- [What this task involves] Print the following lines verbatim, character for character, with nothing changed.

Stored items
+--

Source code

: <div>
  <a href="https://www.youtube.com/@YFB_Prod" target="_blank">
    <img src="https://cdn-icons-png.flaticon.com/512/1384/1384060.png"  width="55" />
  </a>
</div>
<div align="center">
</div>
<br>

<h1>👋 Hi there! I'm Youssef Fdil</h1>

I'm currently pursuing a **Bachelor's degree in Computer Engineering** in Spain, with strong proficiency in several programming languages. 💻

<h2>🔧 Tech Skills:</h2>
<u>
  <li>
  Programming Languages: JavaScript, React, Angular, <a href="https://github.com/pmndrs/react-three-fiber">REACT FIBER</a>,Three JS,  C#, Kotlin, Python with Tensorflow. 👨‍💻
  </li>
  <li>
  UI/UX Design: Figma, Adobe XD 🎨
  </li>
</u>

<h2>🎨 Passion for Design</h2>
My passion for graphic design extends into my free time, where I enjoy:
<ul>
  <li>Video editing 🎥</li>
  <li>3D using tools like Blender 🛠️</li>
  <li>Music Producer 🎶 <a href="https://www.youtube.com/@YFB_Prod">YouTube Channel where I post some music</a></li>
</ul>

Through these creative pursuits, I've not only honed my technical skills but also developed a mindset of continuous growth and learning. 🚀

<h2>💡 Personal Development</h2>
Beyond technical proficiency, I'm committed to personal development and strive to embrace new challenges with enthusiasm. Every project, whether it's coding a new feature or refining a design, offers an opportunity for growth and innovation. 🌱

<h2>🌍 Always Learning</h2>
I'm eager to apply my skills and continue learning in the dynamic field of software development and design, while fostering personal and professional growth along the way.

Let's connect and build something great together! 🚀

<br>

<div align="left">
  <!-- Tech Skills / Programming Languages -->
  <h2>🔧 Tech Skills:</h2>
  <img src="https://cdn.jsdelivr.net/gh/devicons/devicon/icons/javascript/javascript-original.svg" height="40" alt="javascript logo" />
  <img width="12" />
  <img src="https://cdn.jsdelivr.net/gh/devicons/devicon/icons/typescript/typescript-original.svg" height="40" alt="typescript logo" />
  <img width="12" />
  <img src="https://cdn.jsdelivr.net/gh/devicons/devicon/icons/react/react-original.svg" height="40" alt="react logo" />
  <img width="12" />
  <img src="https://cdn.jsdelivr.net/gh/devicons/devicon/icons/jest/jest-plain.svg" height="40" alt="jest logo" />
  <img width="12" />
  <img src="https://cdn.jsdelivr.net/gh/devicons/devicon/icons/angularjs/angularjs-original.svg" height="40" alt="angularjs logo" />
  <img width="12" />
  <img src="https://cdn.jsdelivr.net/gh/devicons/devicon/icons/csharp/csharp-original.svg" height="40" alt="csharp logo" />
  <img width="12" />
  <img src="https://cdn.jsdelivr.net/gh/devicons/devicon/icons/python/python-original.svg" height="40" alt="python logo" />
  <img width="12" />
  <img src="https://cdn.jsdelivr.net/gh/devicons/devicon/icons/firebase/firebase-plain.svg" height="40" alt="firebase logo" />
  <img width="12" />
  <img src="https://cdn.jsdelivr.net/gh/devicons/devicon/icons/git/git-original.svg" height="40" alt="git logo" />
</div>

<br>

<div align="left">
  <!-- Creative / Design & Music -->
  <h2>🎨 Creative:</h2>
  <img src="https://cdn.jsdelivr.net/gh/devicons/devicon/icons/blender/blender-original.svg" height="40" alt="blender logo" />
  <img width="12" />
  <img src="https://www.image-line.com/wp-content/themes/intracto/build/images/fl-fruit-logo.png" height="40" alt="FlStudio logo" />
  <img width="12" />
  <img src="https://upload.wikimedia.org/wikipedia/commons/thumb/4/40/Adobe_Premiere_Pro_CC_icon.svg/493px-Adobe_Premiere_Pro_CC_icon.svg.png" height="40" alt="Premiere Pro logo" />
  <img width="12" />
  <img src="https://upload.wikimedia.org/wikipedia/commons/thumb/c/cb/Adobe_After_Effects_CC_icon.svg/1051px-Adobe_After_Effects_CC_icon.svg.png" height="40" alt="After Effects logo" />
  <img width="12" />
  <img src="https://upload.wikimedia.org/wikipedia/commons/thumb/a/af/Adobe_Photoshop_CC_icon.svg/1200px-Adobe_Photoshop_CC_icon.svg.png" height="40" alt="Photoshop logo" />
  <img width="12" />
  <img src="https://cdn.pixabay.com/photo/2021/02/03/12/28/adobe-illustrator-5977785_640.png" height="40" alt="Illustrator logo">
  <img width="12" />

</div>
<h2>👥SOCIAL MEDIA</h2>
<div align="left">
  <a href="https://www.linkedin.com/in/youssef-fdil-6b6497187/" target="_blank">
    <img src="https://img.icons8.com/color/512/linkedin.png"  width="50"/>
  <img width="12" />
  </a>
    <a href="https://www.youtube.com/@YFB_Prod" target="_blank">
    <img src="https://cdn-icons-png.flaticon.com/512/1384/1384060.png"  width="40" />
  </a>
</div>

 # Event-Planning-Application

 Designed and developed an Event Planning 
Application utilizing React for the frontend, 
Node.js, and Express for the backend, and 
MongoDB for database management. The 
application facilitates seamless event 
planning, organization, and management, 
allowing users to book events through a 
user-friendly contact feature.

+--

- [Your solution]
Source code

: <div>
  <a href="https://www.youtube.com/@YFB_Prod" target="_blank">
    <img src="https://cdn-icons-png.flaticon.com/512/1384/1384060.png"  width="55" />
  </a>
</div>
<div align="center">
</div>
<br>

<h1>👋 Hi there! I'm Youssef Fdil</h1>

I'm currently pursuing a **Bachelor's degree in Computer Engineering** in Spain, with strong proficiency in several programming languages. 💻

<h2>🔧 Tech Skills:</h2>
<u>
  <li>
  Programming Languages: JavaScript, React, Angular, <a href="https://github.com/pmndrs/react-three-fiber">REACT FIBER</a>,Three JS,  C#, Kotlin, Python with Tensorflow. 👨‍💻
  </li>
  <li>
  UI/UX Design: Figma, Adobe XD 🎨
  </li>
</u>

<h2>🎨 Passion for Design</h2>
My passion for graphic design extends into my free time, where I enjoy:
<ul>
  <li>Video editing 🎥</li>
  <li>3D using tools like Blender 🛠️</li>
  <li>Music Producer 🎶 <a href="https://www.youtube.com/@YFB_Prod">YouTube Channel where I post some music</a></li>
</ul>

Through these creative pursuits, I've not only honed my technical skills but also developed a mindset of continuous growth and learning. 🚀

<h2>💡 Personal Development</h2>
Beyond technical proficiency, I'm committed to personal development and strive to embrace new challenges with enthusiasm. Every project, whether it's coding a new feature or refining a design, offers an opportunity for growth and innovation. 🌱

<h2>🌍 Always Learning</h2>
I'm eager to apply my skills and continue learning in the dynamic field of software development and design, while fostering personal and professional growth along the way.

Let's connect and build something great together! 🚀

<br>

<div align="left">
  <!-- Tech Skills / Programming Languages -->
  <h2>🔧 Tech Skills:</h2>
  <img src="https://cdn.jsdelivr.net/gh/devicons/devicon/icons/javascript/javascript-original.svg" height="40" alt="javascript logo" />
  <img width="12" />
  <img src="https://cdn.jsdelivr.net/gh/devicons/devicon/icons/typescript/typescript-original.svg" height="40" alt="typescript logo" />
  <img width="12" />
  <img src="https://cdn.jsdelivr.net/gh/devicons/devicon/icons/react/react-original.svg" height="40" alt="react logo" />
  <img width="12" />
  <img src="https://cdn.jsdelivr.net/gh/devicons/devicon/icons/jest/jest-plain.svg" height="40" alt="jest logo" />
  <img width="12" />
  <img src="https://cdn.jsdelivr.net/gh/devicons/devicon/icons/angularjs/angularjs-original.svg" height="40" alt="angularjs logo" />
  <img width="12" />
  <img src="https://cdn.jsdelivr.net/gh/devicons/devicon/icons/csharp/csharp-original.svg" height="40" alt="csharp logo" />
  <img width="12" />
  <img src="https://cdn.jsdelivr.net/gh/devicons/devicon/icons/python/python-original.svg" height="40" alt="python logo" />
  <img width="12" />
  <img src="https://cdn.jsdelivr.net/gh/devicons/devicon/icons/firebase/firebase-plain.svg" height="40" alt="firebase logo" />
  <img width="12" />
  <img src="https://cdn.jsdelivr.net/gh/devicons/devicon/icons/git/git-original.svg" height="40" alt="git logo" />
</div>

<br>

<div align="left">
  <!-- Creative / Design & Music -->
  <h2>🎨 Creative:</h2>
  <img src="https://cdn.jsdelivr.net/gh/devicons/devicon/icons/blender/blender-original.svg" height="40" alt="blender logo" />
  <img width="12" />
  <img src="https://www.image-line.com/wp-content/themes/intracto/build/images/fl-fruit-logo.png" height="40" alt="FlStudio logo" />
  <img width="12" />
  <img src="https://upload.wikimedia.org/wikipedia/commons/thumb/4/40/Adobe_Premiere_Pro_CC_icon.svg/493px-Adobe_Premiere_Pro_CC_icon.svg.png" height="40" alt="Premiere Pro logo" />
  <img width="12" />
  <img src="https://upload.wikimedia.org/wikipedia/commons/thumb/c/cb/Adobe_After_Effects_CC_icon.svg/1051px-Adobe_After_Effects_CC_icon.svg.png" height="40" alt="After Effects logo" />
  <img width="12" />
  <img src="https://upload.wikimedia.org/wikipedia/commons/thumb/a/af/Adobe_Photoshop_CC_icon.svg/1200px-Adobe_Photoshop_CC_icon.svg.png" height="40" alt="Photoshop logo" />
  <img width="12" />
  <img src="https://cdn.pixabay.com/photo/2021/02/03/12/28/adobe-illustrator-5977785_640.png" height="40" alt="Illustrator logo">
  <img width="12" />

</div>
<h2>👥SOCIAL MEDIA</h2>
<div align="left">
  <a href="https://www.linkedin.com/in/youssef-fdil-6b6497187/" target="_blank">
    <img src="https://img.icons8.com/color/512/linkedin.png"  width="50"/>
  <img width="12" />
  </a>
    <a href="https://www.youtube.com/@YFB_Prod" target="_blank">
    <img src="https://cdn-icons-png.flaticon.com/512/1384/1384060.png"  width="40" />
  </a>
</div>

 # Event-Planning-Application

 Designed and developed an Event Planning 
Application utilizing React for the frontend, 
Node.js, and Express for the backend, and 
MongoDB for database management. The 
application facilitates seamless event 
planning, organization, and management, 
allowing users to book events through a 
user-friendly contact feature.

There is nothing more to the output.